─── Texto extraído

Há alguns dias atrás, a propósito do Decreto 8.243/2014, que cria a Política Nacional de Participação Social (PNPS) e o Sistema Nacional de Participação Social (SNPS), ouvi um telejornalista (se não me engano da Band) criticar Dilma Rousseff porque ela estaria criando uma "dualidade de poderes". Nenhuma referência séria à constitucionalidade ou não do Decreto em questão foi feita na oportunidade.
A fórmula empregada pelo telejornalista causou-me estranheza. Mas naquele momento não consegui lembrar onde havia ouvido falar de algo parecido.
As palavras do telejornalista ficaram perambulando pela minha consciência até encontrarem-se com a matriz original mnemônica onde estavam arquivadas as informações primeiras referentes a "dualidade de poder" que eu tinha. A referência aos textos pré-revolucionários de Lenin é evidente e corroborada pela Wikipédia http://pt.wikipedia.org/wiki/Dualidade_de_poderes .
Quando Lenin formulou este conceito a Rússia estava mergulhada num caos político total. O Czar havia caído, a guerra mundial em curso drenava os recursos econômicos do novo regime e a fome era uma realidade até em Moscou. Naquela época os bolcheviques lutavam nas ruas para chegar ao poder, pois não tinham (e não queriam ter) representantes na Duma.
Não há, portanto, qualquer paralelo que se possa fazer entre a Rússia pré-comunista do início de 1917 e o Brasil da atualidade. Nosso país está em paz, as instituições políticas funcionam regularmente e o PT tem uma bancada parlamentar respeitável ampliada pelas alianças políticas que o permitem governar dentro da legalidade. Alianças que, aliás, estão sendo renovadas este ano com vistas à nova eleição presidencial.
Não estamos num período pré-revolucionário. Pessoalmente não tenho visto nem mesmo militantes de esquerda empregarem o conceito "dualidade de poder" há mais de uma década. De fato, o leninismo saiu de moda após a queda do Muro de Berlim e subsequente desmantelamento da URSS, fenômeno que acarretou a demolição de dezenas de estátuas colossais de Lenin na Polônia, Romênia, Iugoslávia, etc...
Dá o que pensar a utilização deste tipo de referência ideológico/alegórica num telejornal brasileiro de orientação neoliberal. Tudo indica que um anti-comunismo embolorado e retrô está sendo revivido na mídia. Curiosamente, o perigo de uma revolução comunista é nulo, a menos que alguém acredite no movimento "Golpe Comunista 2014 no Brasil - os reacinha PIRAM" https://www.facebook.com/events/343803015741823/ . É verdade que os membros da comunidade "Golpe Militar no Brasil 2014" https://www.facebook.com/GolpeMilitar2014 parecem acreditar que estamos a beira de um golpe comunista (alguns membros daquela comunidade dizem até que já estamos vivendo sob um comunismo de inspiração cubana), mas não me parece que um jornalista possa dar muito crédito a qualquer destes movimentos que nascem e morrem no Facebookistão. Só um doente mental seria capaz de transformar uma brincadeira de esquerda e um gueto de extrema direita virtual em ferramentas telejornalísticas de análise para interpretar o Brasil e classificar as ações governamentais.

──────
─── Dados fornecidos

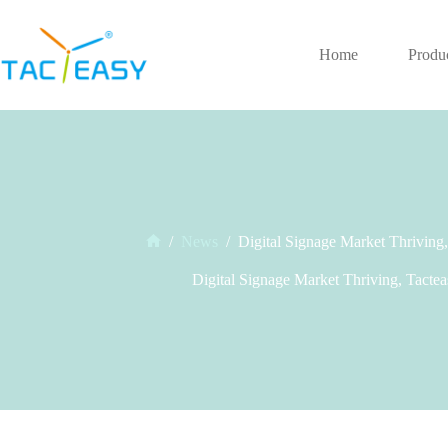
Skip
to
content
Home
Produ
/
News
/
Digital Signage Market Thriving
Home
Digital Signage Market Thriving, Tacte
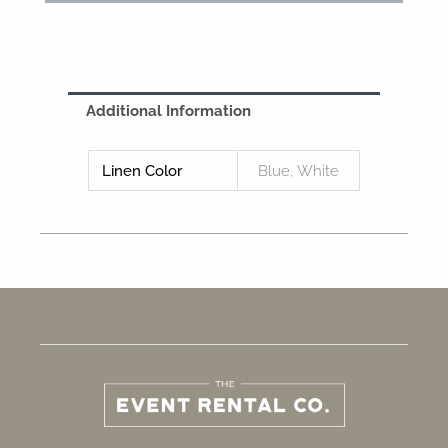
Additional Information
Linen Color
Blue, White
F
I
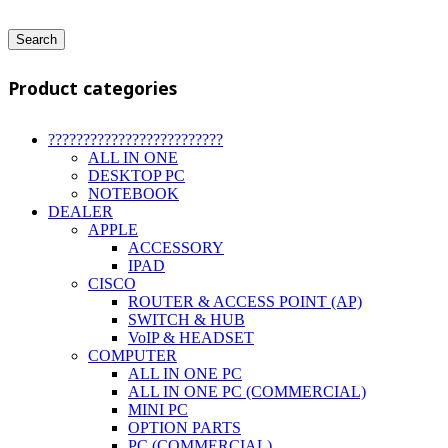
Search
Product categories
?????????????????????????
ALL IN ONE
DESKTOP PC
NOTEBOOK
DEALER
APPLE
ACCESSORY
IPAD
CISCO
ROUTER & ACCESS POINT (AP)
SWITCH & HUB
VoIP & HEADSET
COMPUTER
ALL IN ONE PC
ALL IN ONE PC (COMMERCIAL)
MINI PC
OPTION PARTS
PC (COMMERCIAL)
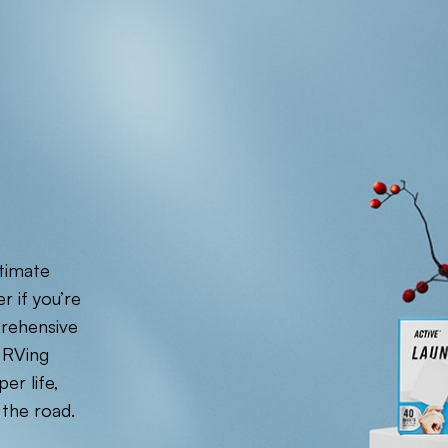
ltimate
r if you’re
prehensive
 RVing
er life,
 the road.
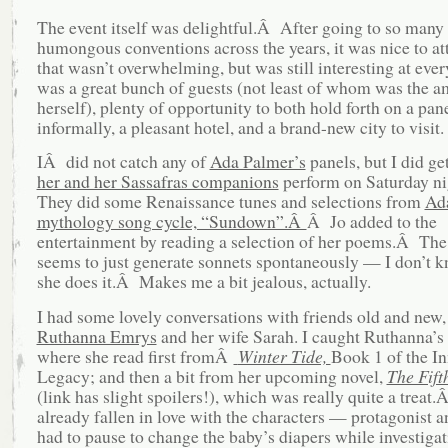
The event itself was delightful.Â After going to so many
humongous conventions across the years, it was nice to at
that wasn’t overwhelming, but was still interesting at ever
was a great bunch of guests (not least of whom was the a
herself), plenty of opportunity to both hold forth on a pan
informally, a pleasant hotel, and a brand-new city to visit.
IÂ did not catch any of
Ada Palmer’s
panels, but I did ge
her and her Sassafras companions
perform on Saturday n
They did some Renaissance tunes and selections from
Ad
mythology song cycle, “Sundown”.Â
Â Jo added to the
entertainment by reading a selection of her poems.Â T
seems to just generate sonnets spontaneously — I don’t 
she does it.Â Makes me a bit jealous, actually.
I had some lovely conversations with friends old and new,
Ruthanna Emrys
and her wife Sarah. I caught Ruthanna’s 
where she read first fromÂ
Winter Tide,
Book 1 of the I
Legacy; and then a bit from her upcoming novel,
The Fift
(link has slight spoilers!), which was really quite a treat.
already fallen in love with the characters — protagonist 
had to pause to change the baby’s diapers while investigat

──────

**Instruções da tarefa**
Liste os países que o texto sobre a "dualidade de poderes" cita como lugares onde estátuas de Lenin foram demolidas. Os dados não têm relação com o texto.

**Solução da tarefa**
Polônia, Romênia e Iugoslávia.